Honouring the next generation of Aboriginal health leaders

(Edmonton) Alyssa Biasini was just one of those kids—the kind that loved learning and begged to go school even when sick. She also dreamed of going to the University of Alberta, and later, pursuing a career in health care.

With a little help from the Faculty of Medicine and Dentistry’s Indigenous Health Initiatives program, she’s accomplished both to become one of the first members of her family with a university degree, let alone a doctor of dental surgery. Her ancestry on her mother’s side is Blackfoot, from the Blood Tribe, so it’s a special feeling to land her first job practising in Hobbema, with plans to also work at a newly renovated clinic in Saddle Lake.

“There is a great need for care in our Aboriginal communities. Oral health is very important but sometimes that gets missed in these areas,” she said.

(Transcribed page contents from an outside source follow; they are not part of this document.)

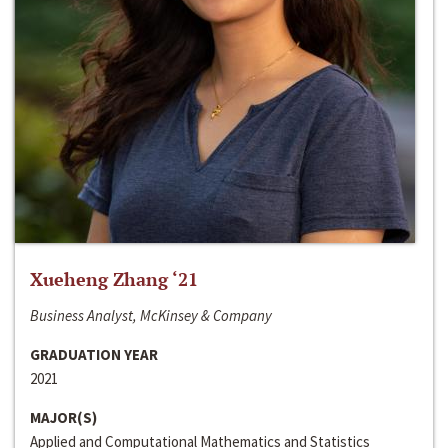
Xueheng Zhang ‘21
Business Analyst, McKinsey & Company
GRADUATION YEAR
2021
MAJOR(S)
Applied and Computational Mathematics and Statistics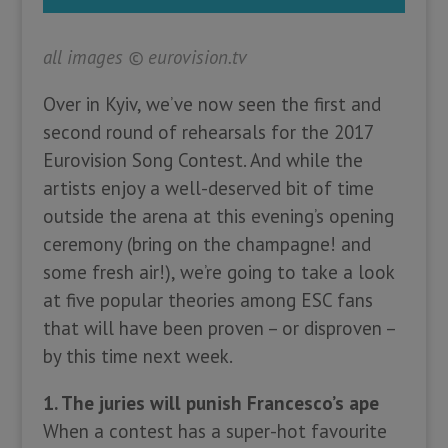
all images
©
eurovision.tv
Over in Kyiv, we’ve now seen the first and
second round of rehearsals for the 2017
Eurovision Song Contest. And while the
artists enjoy a well-deserved bit of time
outside the arena at this evening’s opening
ceremony (bring on the champagne! and
some fresh air!), we’re going to take a look
at five popular theories among ESC fans
that will have been proven – or disproven –
by this time next week.
1. The juries will punish Francesco’s ape
When a contest has a super-hot favourite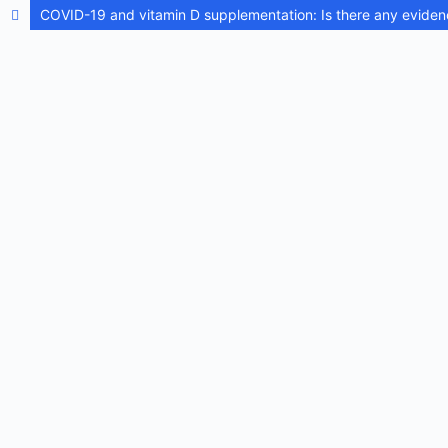
COVID-19 and vitamin D supplementation: Is there any eviden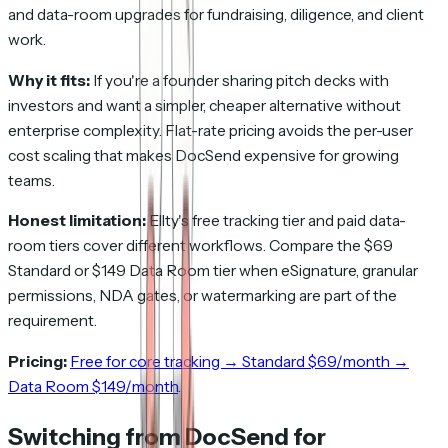
and data-room upgrades for fundraising, diligence, and client
work.
Why it fits:
If you're a founder sharing pitch decks with
investors and want a simpler, cheaper alternative without
enterprise complexity. Flat-rate pricing avoids the per-user
cost scaling that makes DocSend expensive for growing
teams.
Honest limitation:
Ellty's free tracking tier and paid data-
room tiers cover different workflows. Compare the $69
Standard or $149 Data Room tier when eSignature, granular
permissions, NDA gates, or watermarking are part of the
requirement.
Pricing:
Free for core tracking → Standard $69/month →
Data Room $149/month
.
Switching from DocSend for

When she arrived at the U of A, Biasini hadn’t heard of the Indigenous Health Initiatives program but knew she wanted a career in health care. She got involved in her second year and through the program learned about dentistry and the varied career options available.

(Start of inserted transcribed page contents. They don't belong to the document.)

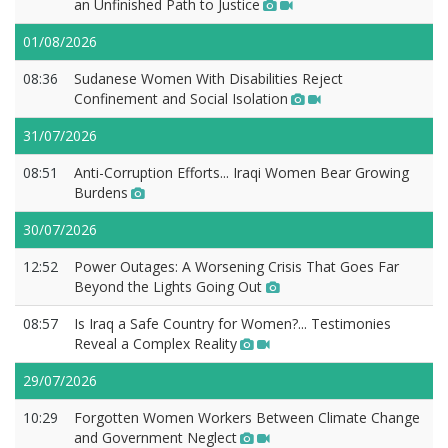
an Unfinished Path to Justice
01/08/2026
08:36
Sudanese Women With Disabilities Reject
Confinement and Social Isolation
31/07/2026
08:51
Anti-Corruption Efforts... Iraqi Women Bear Growing
Burdens
30/07/2026
12:52
Power Outages: A Worsening Crisis That Goes Far
Beyond the Lights Going Out
08:57
Is Iraq a Safe Country for Women?... Testimonies
Reveal a Complex Reality
29/07/2026
10:29
Forgotten Women Workers Between Climate Change
and Government Neglect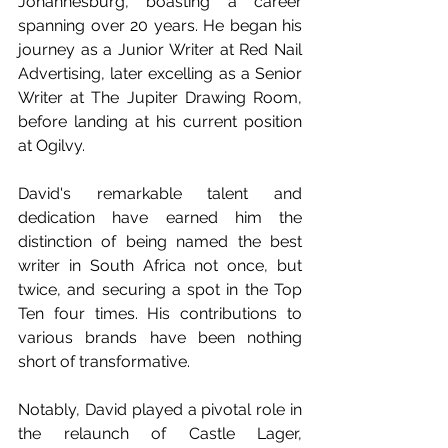
Johannesburg, boasting a career 
spanning over 20 years. He began his 
journey as a Junior Writer at Red Nail 
Advertising, later excelling as a Senior 
Writer at The Jupiter Drawing Room, 
before landing at his current position 
at Ogilvy.
David's remarkable talent and 
dedication have earned him the 
distinction of being named the best 
writer in South Africa not once, but 
twice, and securing a spot in the Top 
Ten four times. His contributions to 
various brands have been nothing 
short of transformative.
Notably, David played a pivotal role in 
the relaunch of Castle Lager, 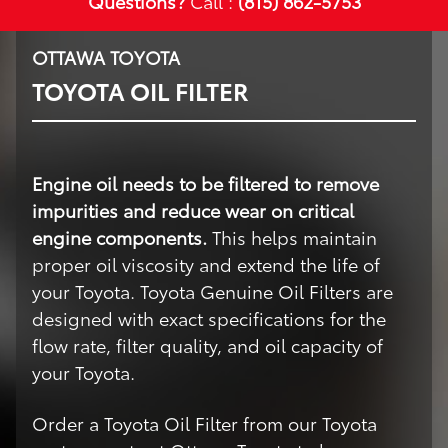
Questions?
Call :
(815) 862-5753
OTTAWA TOYOTA
TOYOTA OIL FILTER
Engine oil needs to be filtered to remove
impurities and reduce wear on critical
engine components.
This helps maintain
proper oil viscosity and extend the life of
your Toyota. Toyota Genuine Oil Filters are
designed with exact specifications for the
flow rate, filter quality, and oil capacity of
your Toyota.
Order a Toyota Oil Filter from our Toyota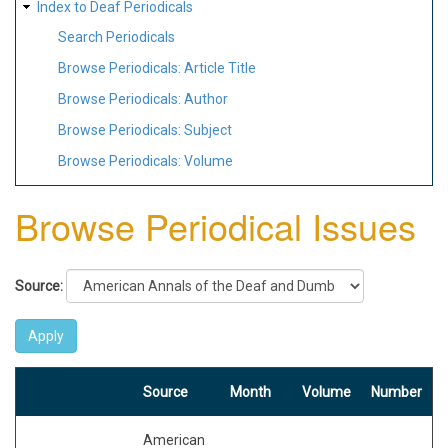
Index to Deaf Periodicals
Search Periodicals
Browse Periodicals: Article Title
Browse Periodicals: Author
Browse Periodicals: Subject
Browse Periodicals: Volume
Browse Periodical Issues
Source:
Source
Month
Volume
Number
American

“It seemed like a great career,” she said, and at first envisioned working in remote parts of the developing world before realizing she could do good work closer to home. Through the program, Biasini got to work with Aboriginal youth from across the province, talking to them about oral health and how resources like the Indigenous Health Initiatives program could make their dreams possible.

About to mark its 25th year, the program is designed to increase the representation of Aboriginal students in health-care professions. Spots are reserved for top qualifying students—five in medicine and one each in medical laboratory science, dentistry and dental hygiene.

Inspire future health leaders

“Part of our responsibility is to reach out and inspire children from First Nations, Métis and Inuit communities, help them dream to finish high school, go to university and strive for medical school,” said Jill Konkin, associate dean in the Division of Community Engagement, which oversees the program. “It’s incumbent upon us to become more engaged with these communities—the need for health care and access to health care in most of our Aboriginal populations is significant.”

The program celebrated the accomplishments of its latest graduands with a special ceremony and awards luncheon June 14. The event featured a traditional Métis sash and eagle feather honouring ceremony by elders, and awards presentations.

For Biasini, the event marked an opportunity to connect with her First Nations heritage, sharing the experience with her mother and grandmother. It was a journey years in the making, one she’s glad happened at the U of A.

“It was a very spiritual experience and very exciting to share—a great way to honour our culture.”